La première moitié de l’année 2024 a été marquée par l’action des juridictions internationales pour tenter de mettre fin au génocide actuellement en cours à Gaza. Tout commence le 26 janvier dernier lorsque la Cour internationale de justice (CIJ) rend une ordonnance demandant à Israël d’empêcher d’éventuels actes de “génocide” et de “prendre des mesures immédiates” pour permettre la fourniture “de l’aide humanitaire à la population civile de Gaza”. Cette décision a été rendue suite à une saisine de l’Afrique du Sud qui a défendu qu’Israël viole la Convention des Nations unies sur le génocide de 1948.

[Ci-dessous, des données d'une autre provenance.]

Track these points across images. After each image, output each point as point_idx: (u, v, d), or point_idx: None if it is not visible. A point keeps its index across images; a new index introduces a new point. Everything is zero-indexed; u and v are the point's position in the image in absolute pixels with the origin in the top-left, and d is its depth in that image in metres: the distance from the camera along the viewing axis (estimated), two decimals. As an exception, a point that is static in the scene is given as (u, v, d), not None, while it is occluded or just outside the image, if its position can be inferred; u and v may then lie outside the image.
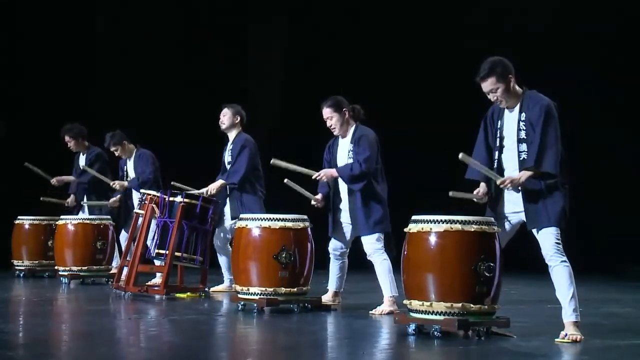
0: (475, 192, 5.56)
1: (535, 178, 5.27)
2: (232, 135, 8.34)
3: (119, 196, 9.56)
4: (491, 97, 5.44)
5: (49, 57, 12.53)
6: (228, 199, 8.21)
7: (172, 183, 8.59)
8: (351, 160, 6.87)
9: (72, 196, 10.20)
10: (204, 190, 8.14)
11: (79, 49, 12.70)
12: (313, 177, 6.98)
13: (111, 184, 9.55)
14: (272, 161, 7.01)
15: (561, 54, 11.91)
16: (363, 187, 6.81)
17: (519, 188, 5.35)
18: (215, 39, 13.30)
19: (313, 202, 7.06)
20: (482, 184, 5.55)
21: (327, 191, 7.07)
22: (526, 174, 5.28)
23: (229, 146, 8.31)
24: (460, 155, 5.36)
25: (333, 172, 6.93)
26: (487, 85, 5.41)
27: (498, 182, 5.37)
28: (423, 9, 12.75)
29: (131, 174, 9.47)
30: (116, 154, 9.55)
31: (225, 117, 8.33)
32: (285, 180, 6.99)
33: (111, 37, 13.11)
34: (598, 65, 11.76)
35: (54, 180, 10.23)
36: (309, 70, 13.02)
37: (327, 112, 7.01)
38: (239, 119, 8.33)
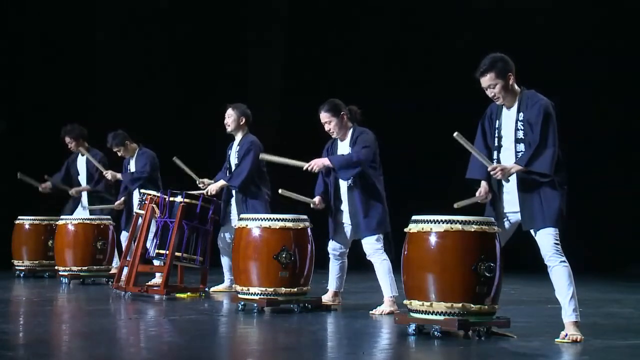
0: (477, 193, 5.56)
1: (529, 175, 5.26)
2: (238, 136, 8.27)
3: (122, 198, 9.56)
4: (489, 92, 5.45)
5: (50, 57, 12.54)
6: (234, 200, 8.20)
7: (173, 158, 8.37)
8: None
9: (48, 183, 10.16)
10: (203, 181, 8.14)
11: (79, 48, 12.72)
12: (304, 169, 6.94)
13: (104, 173, 9.59)
14: (260, 156, 6.98)
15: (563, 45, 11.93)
16: (363, 187, 6.81)
17: (509, 179, 5.36)
18: (215, 41, 13.31)
19: (312, 206, 7.05)
20: (483, 183, 5.54)
21: (322, 191, 7.06)
22: (517, 166, 5.29)
23: (235, 147, 8.25)
24: (455, 134, 5.34)
25: (325, 160, 6.90)
26: (486, 81, 5.41)
27: (489, 168, 5.38)
28: (422, 9, 12.77)
29: (133, 172, 9.49)
30: (119, 154, 9.55)
31: (230, 119, 8.23)
32: (280, 191, 6.93)
33: (111, 36, 13.12)
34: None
35: (72, 191, 10.15)
36: (309, 73, 13.05)
37: (324, 116, 6.99)
38: (244, 120, 8.24)
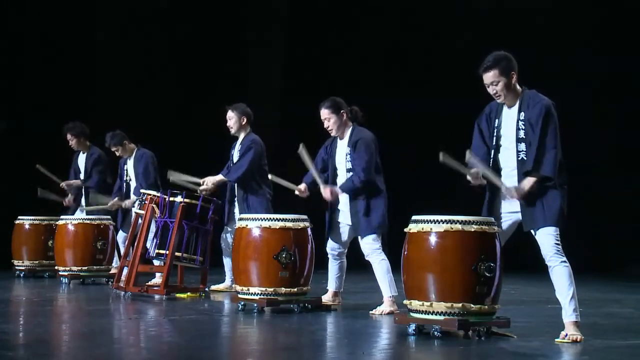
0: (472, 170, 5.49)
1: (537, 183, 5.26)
2: (241, 135, 8.28)
3: (116, 198, 9.55)
4: (491, 90, 5.44)
5: (50, 57, 12.54)
6: (236, 200, 8.19)
7: (168, 172, 8.29)
8: (349, 164, 6.88)
9: (70, 196, 10.18)
10: (201, 181, 8.13)
11: (79, 48, 12.72)
12: (321, 189, 6.94)
13: (108, 206, 9.53)
14: (300, 147, 6.87)
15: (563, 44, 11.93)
16: (365, 187, 6.82)
17: (510, 181, 5.35)
18: (215, 44, 13.31)
19: (297, 192, 7.07)
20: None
21: (311, 182, 7.07)
22: (530, 181, 5.25)
23: (238, 146, 8.27)
24: (441, 157, 5.34)
25: (337, 191, 6.90)
26: (488, 77, 5.40)
27: (503, 189, 5.35)
28: (422, 9, 12.78)
29: (130, 172, 9.46)
30: (117, 154, 9.55)
31: (232, 121, 8.24)
32: (270, 176, 7.13)
33: (111, 36, 13.12)
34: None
35: (63, 185, 10.19)
36: (309, 73, 13.05)
37: (324, 113, 7.00)
38: (245, 119, 8.25)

La CIJ émet une nouvelle ordonnance le 24 mai 2024 dans laquelle elle ordonne à Israël d'arrêter son offensive militaire à Rafah, dans le sud de la bande de Gaza. Alors que certains médias et politiques rechignent à reconnaître la situation à Gaza, les juges de la CIJ s’en tiennent aux faits et font preuve d’une clareté nécessaire, comme en témoignent les termes de l’ordonnance : “L’État d’Israël doit, conformément aux obligations lui incombant au titre de la convention pour la prévention et la répression du crime de génocide, et au vu de la dégradation des conditions d’existence auxquels sont soumis les civils dans le gouvernorat de Rafah (...) arrêter immédiatement son offensive militaire, et toute autre action menée dans le gouvernorat de Rafah, qui serait susceptible de soumettre le groupe des Palestiniens de Gaza à des conditions d’existence capables d’entraîner sa destruction physique totale ou partielle.”
Est-ce pour autant que “l’offensive” d’Israël a cessé ? Non.
En parallèle des décisions de la CIJ, la Cour pénale internationale (CPI) a également agi en la personne de son procureur, Karim Khan, qui a requis plusieurs mandats d’arrêt contre des responsables israéliens, dont Benjamin Netanyahou, et des responsables du Hamas pour crimes de guerre et crimes contre l’humanité. Les juges de la CPI doivent désormais statuer sur cette requête. Si ces mandats d’arrêt sont confirmés, les personnes visées pourront alors être arrêtées si elles se rendent sur le territoire d’un des États reconnaissant la compétence de la CPI, conformément au Statut de Rome. Par conséquent, les responsables mis en cause verront leur liberté de mouvement se restreindre et, dans cette perspective, le premier ministre israelien sera davantage isolé sur la scène internationale, au même titre que le président russe qui est visé par un mandat d’arrêt de la CPI depuis 2023.
Ce qu’il faut savoir, c’est que cette requête de Karim Khan est l’aboutissement d’un travail qui a débuté en 2014 quand la Cour a été saisie sur la situation en Palestine. Le 16 janvier 2015, la procureure de l’époque, Fatou Bensouda, a annoncé l'ouverture d'un examen préliminaire concernant la situation dans l'État de Palestine afin de déterminer si les critères définis par le Statut de Rome pour l'ouverture d'une enquête étaient remplis. En mars 2021, considérant que les critères étaient effectivement remplis, Fatou Bensouda annonce ouvrir une enquête. Une décision extrêmement courageuse, et vous allez comprendre pourquoi.
Dans sa déclaration du 20 mai 2024, Karim Khan a prononcé ces mots : “Il est crucial, à l’heure qu’il est, que mon Bureau et tous les organes de la Cour, y compris ses juges indépendants, puissent accomplir leur travail en toute indépendance et en toute impartialité. Je demande instamment que cessent immédiatement les tentatives d’obstruction, d’intimidation ou d’influence indue des fonctionnaires de la Cour.” Ici le procureur fait vraisemblablement référence, comme nous l’apprend une brillante enquête menée par The Guardian (“Spying, hacking and intimidation: Israel’s nine-year ‘war’ on the ICC exposed”), à “la guerre secrète” (telle que la nomme le quotidien britannique) menée par le gouvernement de Netanyahou contre les membres de la CPI.
Dans cet article, on apprend entre autres que deux hommes se sont rendus au domicile l’ancienne procureure, Fatou Bensouda, en février 2015 (soit un mois après l’ouverture de l’annonce de l’ouverture d’un examen préliminaire) avec une enveloppe comprenant plusieurs centaines de dollars et un papier avec un numéro de téléphone israelien. Suite à cet événement, la CPI a demandé aux autorités néerlandaises de renforcer la sécurité du domicile de la procureure. Dans ce contexte, il est important de saluer le courage des procureur·es Bensouda et Khan.